▶ Task to complete
Copy the data below word for word, from the line containing "What is the minimum value shown in the chart?" down to the line containing "How many distinct data groups are displayed?", including both of those lines.

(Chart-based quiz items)
◆ ◆ ◆
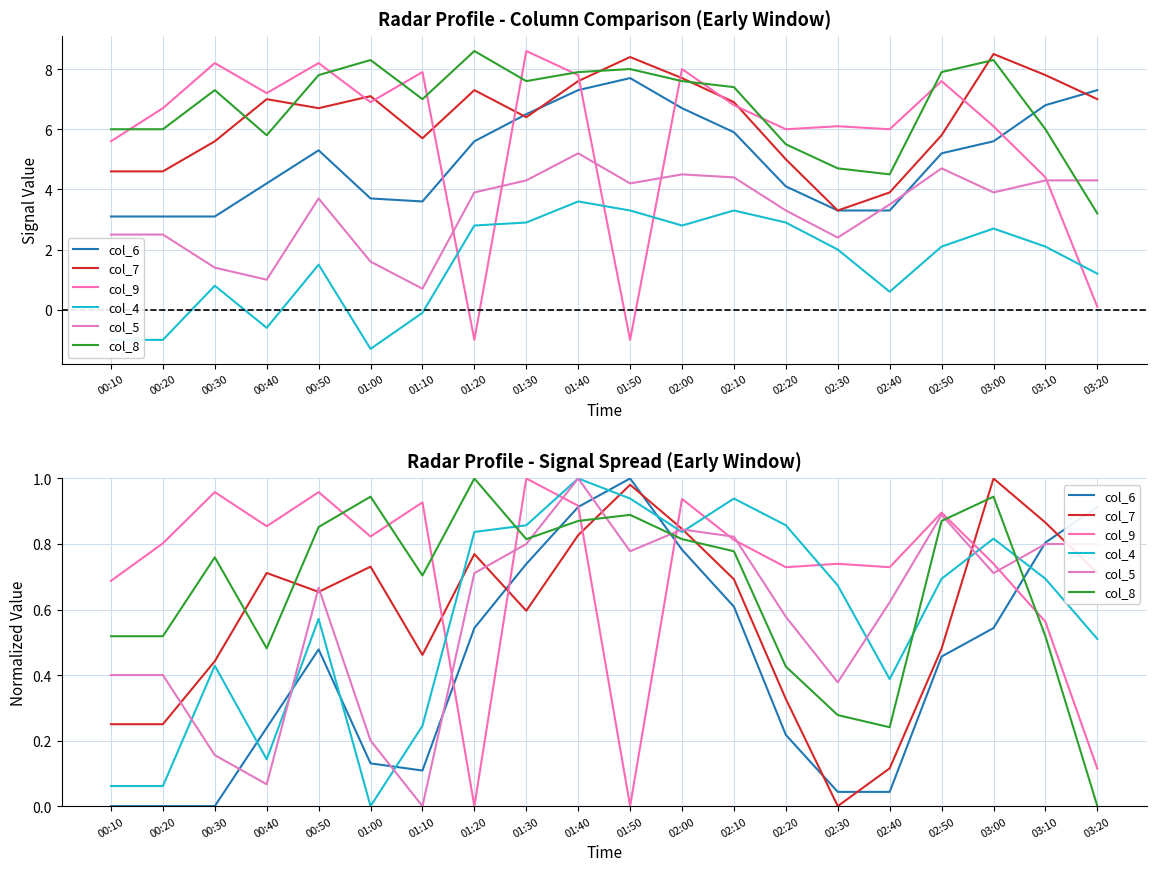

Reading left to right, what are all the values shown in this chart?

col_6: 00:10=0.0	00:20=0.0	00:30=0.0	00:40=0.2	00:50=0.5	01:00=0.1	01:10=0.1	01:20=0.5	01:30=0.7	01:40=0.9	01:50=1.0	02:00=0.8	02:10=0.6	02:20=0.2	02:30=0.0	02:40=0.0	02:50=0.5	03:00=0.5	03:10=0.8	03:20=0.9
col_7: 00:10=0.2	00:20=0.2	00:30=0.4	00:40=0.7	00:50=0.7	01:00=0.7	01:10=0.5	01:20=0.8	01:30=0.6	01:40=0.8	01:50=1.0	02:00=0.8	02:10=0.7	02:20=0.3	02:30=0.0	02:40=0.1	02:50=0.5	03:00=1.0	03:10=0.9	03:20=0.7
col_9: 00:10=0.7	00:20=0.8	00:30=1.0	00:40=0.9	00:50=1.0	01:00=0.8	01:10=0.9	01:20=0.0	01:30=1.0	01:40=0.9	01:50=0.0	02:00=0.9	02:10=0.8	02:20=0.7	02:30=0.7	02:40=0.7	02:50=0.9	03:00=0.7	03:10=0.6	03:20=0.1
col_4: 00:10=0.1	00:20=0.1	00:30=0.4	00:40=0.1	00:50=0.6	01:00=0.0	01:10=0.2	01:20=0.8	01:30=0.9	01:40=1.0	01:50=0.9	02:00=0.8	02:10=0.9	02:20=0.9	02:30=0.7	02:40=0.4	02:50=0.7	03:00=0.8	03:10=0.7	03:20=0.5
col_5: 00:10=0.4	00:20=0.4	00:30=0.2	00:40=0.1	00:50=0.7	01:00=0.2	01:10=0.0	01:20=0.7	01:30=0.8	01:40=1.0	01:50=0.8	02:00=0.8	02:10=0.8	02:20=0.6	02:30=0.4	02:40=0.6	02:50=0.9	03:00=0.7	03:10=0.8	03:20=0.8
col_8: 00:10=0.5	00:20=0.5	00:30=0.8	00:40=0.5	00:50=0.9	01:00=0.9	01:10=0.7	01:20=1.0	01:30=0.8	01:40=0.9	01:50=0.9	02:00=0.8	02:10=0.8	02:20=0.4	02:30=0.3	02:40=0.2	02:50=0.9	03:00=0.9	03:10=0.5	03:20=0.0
◆ ◆ ◆
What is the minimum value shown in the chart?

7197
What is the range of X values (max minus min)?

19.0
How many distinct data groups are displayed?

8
◆ ◆ ◆
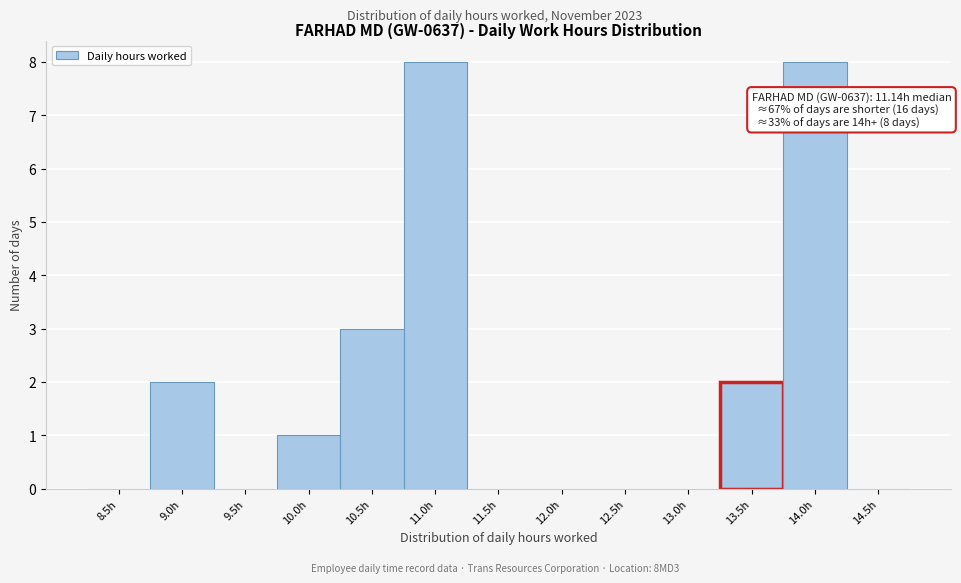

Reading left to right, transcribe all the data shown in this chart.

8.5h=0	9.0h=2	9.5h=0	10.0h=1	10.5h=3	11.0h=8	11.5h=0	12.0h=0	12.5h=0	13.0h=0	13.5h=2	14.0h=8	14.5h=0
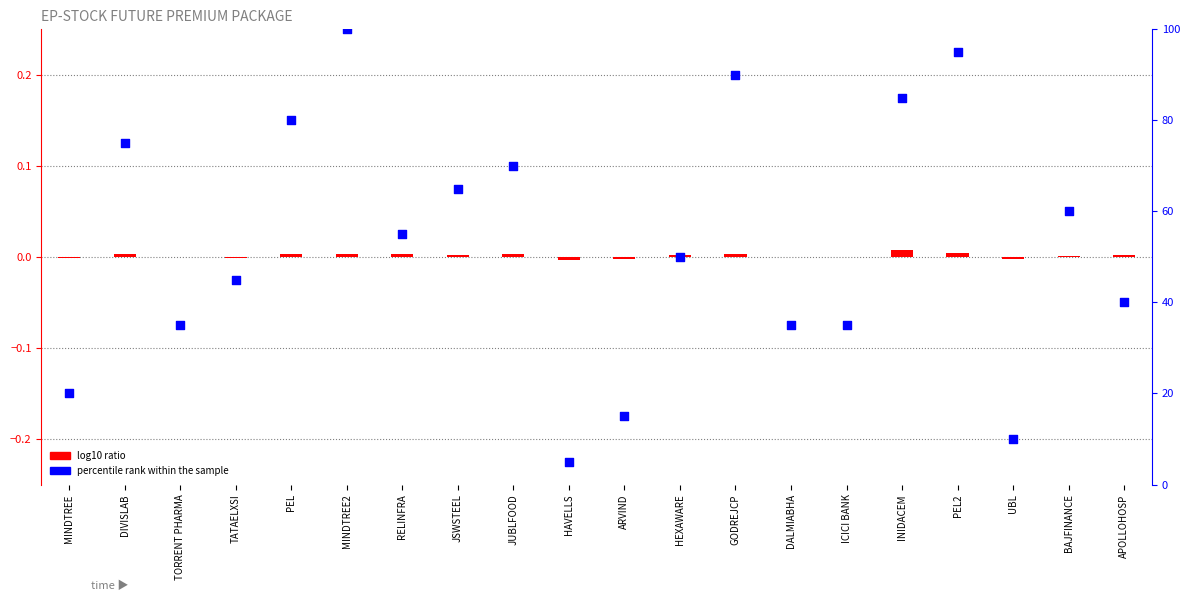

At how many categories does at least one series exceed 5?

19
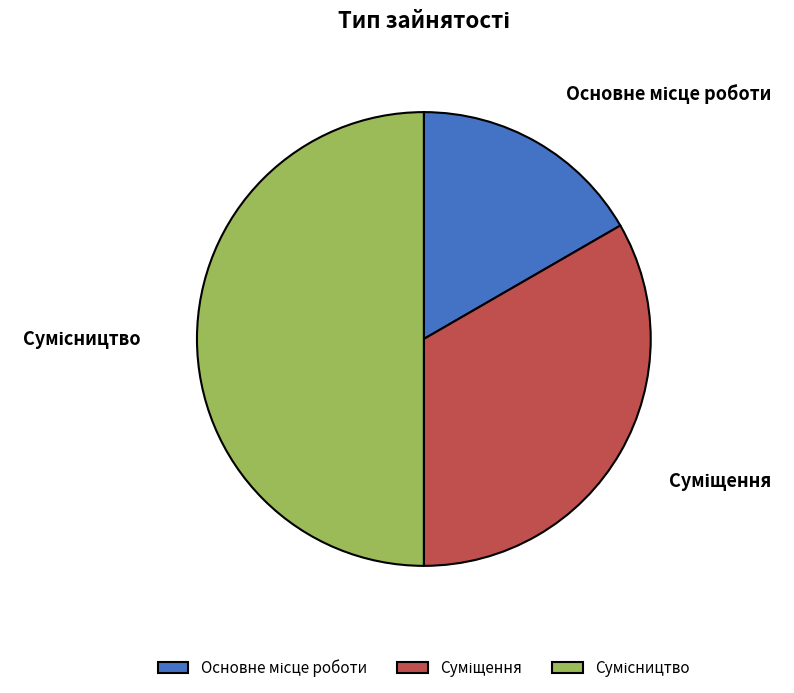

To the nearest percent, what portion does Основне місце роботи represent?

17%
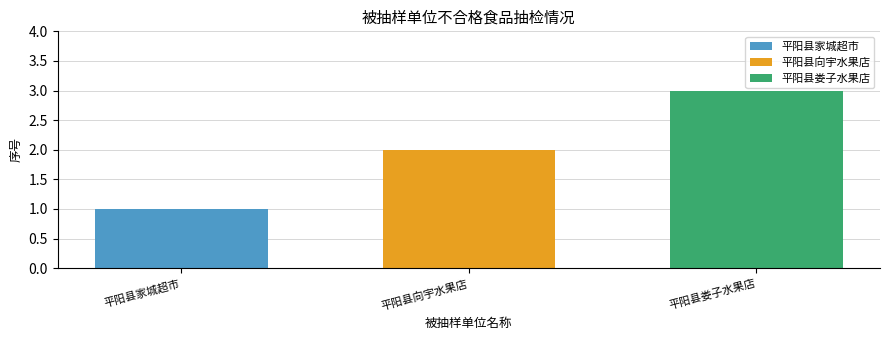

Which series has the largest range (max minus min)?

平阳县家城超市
◆ ◆ ◆
▶ Solution for this task
What is the minimum value shown in the chart?

7197
What is the range of X values (max minus min)?

19.0
How many distinct data groups are displayed?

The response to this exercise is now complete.